A trip to Lapakahi State Park is a trip back in time, a first-hand look into Hawaii's ancient past. Once a seaside fishing village, much of the history of Lapakahi remains a mystery. What was left behind is a fascinating archaeological site that lends insight into how these people lived.
Located along the scenic Kohala coast, Lapakahi has been designated a Hawaii State Historical Park in order to help preserve this important piece of Hawaii history. A pleasant one mile (1.6k) walking tour with interpretive displays leads through the partially restored remains, telling a story of the coastal village and its people dating back nearly 700 years.
What remains of the once thriving settlement includes home sites, burial sites, storage areas for canoes, and even remnants of Hawaiian games. Stone salt pans near the shore collected seawater that was evaporated to create salt, which was then used to preserve fish. A natural cove at the shoreline probably made an easy launching and docking area for canoes. A deep well provided drinking water and a source of water for crops. It has been theorized that the inhabitants of Lapakahi may have been forced to leave when the water table dropped and their source of fresh water disappeared.
Most of the lava rock walls and remains you see at Lapakahi State Historical Park are original. Thatch or grass roofs provided shelter, supported by long wooden poles. At one time the community would have been filled with small thatched huts that served as homes for Lapakahi's residents.
Could you survive here? The scenery is beautiful, but try to imagine the challenges these people must have faced every day, living off the land, fishing from the ocean, struggling to survive amidst the barren and rugged landscape. While rich in natural resources, the area is also very exposed, rocky, arid and windy. And yet many generations called Lapakahi home for many hundreds of years.
Offshore from Lapakahi State Historical Park is the Lapakahi Marine Life Conservation District. This is a good place to spot Humpback whales during the winter months. Whales or no whales, the ocean views are spectacular! For adventurous snorkelers and more advanced swimmers, the reef to the north of Lapakahi is a great spot for some very interesting snorkeling when the ocean is calm.

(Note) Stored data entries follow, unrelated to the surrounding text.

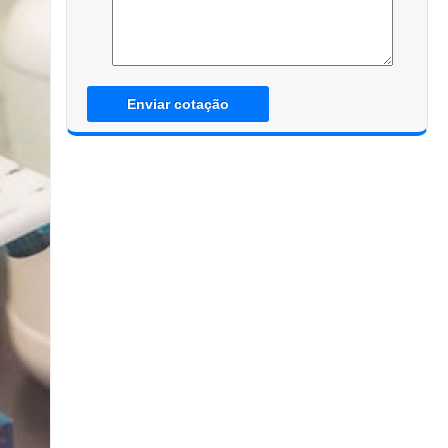
Enviar cotação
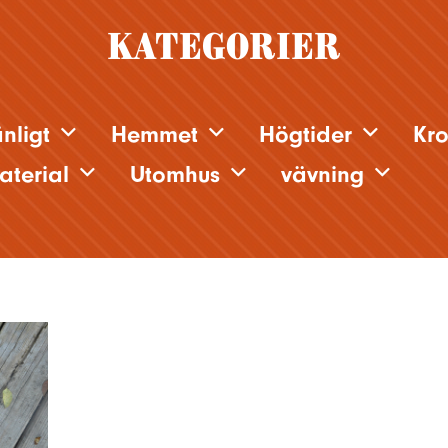
Kategorier
nligt
Hemmet
Högtider
Kr
aterial
Utomhus
vävning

Whether it's on your way to explore Pololu Valley or returning from lunch in Hawi, make plans to stop and enjoy the wonder of Lapakahi State Historical Park. Because of its extreme exposure and little shade, we like to visit early in the day or late afternoon to avoid the hottest part of the day. Located 7 miles (11k) south of Hawi and 11 miles (18k) north of Kawaihae on Highway 270, 45 miles (72k) north of Kailua-Kona. There are restrooms and trash cans but no drinking water.